> EXTRACTED TEXT
──────────
The role of the independent SWH in Serbia during the war was curious and unique. SWH medical units effectively attached themselves to the Serbian army; some medical personnel remained with the army for most of the war and during many of the major campaigns, including the retreat through Albania and the return to the Salonica front in 1916. The first SWH medical units arrived in Serbia at the end of December 1914 and set up a surgical hospital in the historic city of Kragujevatz. The most immediate and pressing concerns for the SWH were not injuries from the battlefields but a typhus epidemic that swept through Serbia and killed tens of thousands. The exact number of deaths is unknown, but Inglis claimed that "of the 425 doctors in Serbia, 125 died of the disease, and two-thirds of the remainder had it" (Inglis 2000, 264). The SWH organizing committee quickly dispatched urgently needed medical supplies and personnel. It took three months to bring the typhus under control, and in that time 12 members of the SWH became ill and 3 died from the highly infectious disease. In addition to Kragujevatz, 2 other medical hospitals were established by the SWH at Valjevo and Mladenovatz.

By the spring of 1915, Inglis herself was in Serbia. The three SWH establishments were functioning well, and further help had been extended by the SWH, which was now providing medical units to staff Serbian hospitals as well as staffing frontline dressing stations and field hospitals. In anticipation of an expected renewed campaign by the enemy Inglis ensured that all of the units were capable of performing surgical work. From October 1915, what followed was a complex story of advances by the Germans, Austrians, and Bulgarians, desperate retreats by the Serbians, notably through Albania, and the steadfast support of the SWH medical units throughout. Members of the SWH joined with the Serbian army and the vast numbers of ordinary Serbs fleeing in the face of enemy occupation through the frozen mountains of Albania, the SWH providing as much medical support along the way as they could. Two medical units headed by Dr. Holloway and Inglis were in the Serbian hospital in Kraguje-vatz when the Germans arrived and took over the town. They established a camp for Serbian prisoners of war near the hospital, and those who were wounded were hospitalized by the SWH. As the injured Serbians recovered, the services of the SWH doctors and nurses were no longer required, so the German arrested them and took them to enemy-controlled Belgrade. Eventually through the offices of the U.S. ambassador, all the medical staff were released and sent back to Britain.
──────────
> DATA TO EXAMINE
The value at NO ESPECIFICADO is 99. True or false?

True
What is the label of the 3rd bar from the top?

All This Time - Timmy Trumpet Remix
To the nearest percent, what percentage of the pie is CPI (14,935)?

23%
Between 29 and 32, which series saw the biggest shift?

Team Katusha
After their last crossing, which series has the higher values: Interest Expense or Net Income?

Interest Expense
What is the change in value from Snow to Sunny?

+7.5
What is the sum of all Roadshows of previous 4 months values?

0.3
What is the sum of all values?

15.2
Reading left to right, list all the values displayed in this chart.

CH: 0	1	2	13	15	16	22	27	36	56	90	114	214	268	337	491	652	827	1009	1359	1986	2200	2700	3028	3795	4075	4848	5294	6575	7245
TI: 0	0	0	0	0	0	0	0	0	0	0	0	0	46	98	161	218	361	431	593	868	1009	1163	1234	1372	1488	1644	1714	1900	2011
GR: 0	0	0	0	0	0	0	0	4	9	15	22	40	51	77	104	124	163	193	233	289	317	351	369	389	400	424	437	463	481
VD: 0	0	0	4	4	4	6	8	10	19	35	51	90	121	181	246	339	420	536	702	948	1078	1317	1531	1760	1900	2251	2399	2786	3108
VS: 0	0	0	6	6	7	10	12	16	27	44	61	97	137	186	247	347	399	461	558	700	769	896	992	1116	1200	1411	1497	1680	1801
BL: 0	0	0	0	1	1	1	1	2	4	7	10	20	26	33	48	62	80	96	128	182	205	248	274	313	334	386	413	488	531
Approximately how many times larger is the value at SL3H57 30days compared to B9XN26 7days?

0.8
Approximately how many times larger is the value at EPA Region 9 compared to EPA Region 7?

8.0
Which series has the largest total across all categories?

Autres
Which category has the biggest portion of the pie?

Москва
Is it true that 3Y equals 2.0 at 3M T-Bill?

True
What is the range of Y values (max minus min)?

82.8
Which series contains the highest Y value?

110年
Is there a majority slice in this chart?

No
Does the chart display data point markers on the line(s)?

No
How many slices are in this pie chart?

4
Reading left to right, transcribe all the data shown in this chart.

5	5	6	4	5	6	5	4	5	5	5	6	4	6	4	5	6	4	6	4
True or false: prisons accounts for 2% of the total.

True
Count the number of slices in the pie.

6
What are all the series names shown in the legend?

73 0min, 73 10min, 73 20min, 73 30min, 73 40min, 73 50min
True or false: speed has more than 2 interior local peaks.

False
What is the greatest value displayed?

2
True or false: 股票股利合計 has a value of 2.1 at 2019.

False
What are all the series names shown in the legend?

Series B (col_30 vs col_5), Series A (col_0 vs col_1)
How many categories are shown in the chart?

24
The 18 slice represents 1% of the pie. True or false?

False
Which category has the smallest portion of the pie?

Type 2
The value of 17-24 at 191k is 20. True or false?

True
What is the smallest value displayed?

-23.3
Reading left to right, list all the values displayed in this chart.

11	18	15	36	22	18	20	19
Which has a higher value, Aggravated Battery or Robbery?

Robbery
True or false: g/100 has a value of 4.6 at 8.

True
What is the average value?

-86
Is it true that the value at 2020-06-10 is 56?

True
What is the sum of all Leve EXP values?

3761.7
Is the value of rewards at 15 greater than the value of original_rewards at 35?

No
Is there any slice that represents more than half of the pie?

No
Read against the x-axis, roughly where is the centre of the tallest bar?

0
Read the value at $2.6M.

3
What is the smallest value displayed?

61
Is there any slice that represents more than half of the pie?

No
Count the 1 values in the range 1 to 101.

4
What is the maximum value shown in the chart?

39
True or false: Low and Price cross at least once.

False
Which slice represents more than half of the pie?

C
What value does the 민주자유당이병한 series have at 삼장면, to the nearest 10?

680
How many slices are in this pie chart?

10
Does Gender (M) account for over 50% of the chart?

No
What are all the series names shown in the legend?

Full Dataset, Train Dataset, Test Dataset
──────────
> EXERCISE INSTRUCTIONS
(a) Decide whether each statement agrees with the passage on the SWH in Serbia. Answer yes or no and quote the deciding words.
(i) The first SWH medical units arrived in Serbia at the end of December 1914.
(ii) Typhus was brought under control within one month.
(iii) Three members of the SWH died from typhus.
(b) Answer these questions from the passage on the SWH in Serbia.
(i) Besides Kragujevatz, where did the SWH establish hospitals?
(ii) By what time was Inglis herself in Serbia?
(iii) Through whose offices were the medical staff released?
(c) Please carry on the passage on the SWH in Serbia from the point where it stops.
The entries have nothing to do with the passage on the SWH in Serbia.

> RESPONSE LIST
(a)
(i) Yes: "The first SWH medical units arrived in Serbia at the end of December 1914"
(ii) No: "It took three months to bring the typhus under control"
(iii) Yes: "12 members of the SWH became ill and 3 died from the highly infectious disease"

(b)
(i) Valjevo and Mladenovatz
(ii) By the spring of 1915
(iii) The U.S. ambassador

(c)
In 1917, Inglis and seventy-five other seasoned veterans once more returned to provide medical support to the Serbian army, this time on the eastern front. The Russian Revolution in 1917 caused the withdrawal of the Russian army from the war and left the remnants of the Serbian army exposed and almost friendless. Through the efforts of Inglis, the British government was persuaded to evacuate the Serbian soldiers to England. Inglis had become seriously ill but would not leave for home ahead of the Serbian troops. When they were evacuated from Archangel on board British naval ships, she joined them on the journey. Sadly, notwithstanding the attentions of doctors, she died one day after arriving back in Newcastle-upon-Tyne in November 1917.

Despite losing their inspirational leader, the women of the SWH continued their dedicated work until the end of the war. During the hostilities, fourteen SWH medical units had operated in seven countries, but it was the Serbian people with whom a special bond was formed. After the war, members of the SWH helped in the recovery of the country through personal service and fund-raising efforts. In memory of Inglis’s life and work, the Elsie Inglis Memorial Maternity Hospital was opened in 1925 in Edinburgh using the surplus funds from the SWH. It remained part of the Scottish health system until it closed in 1988.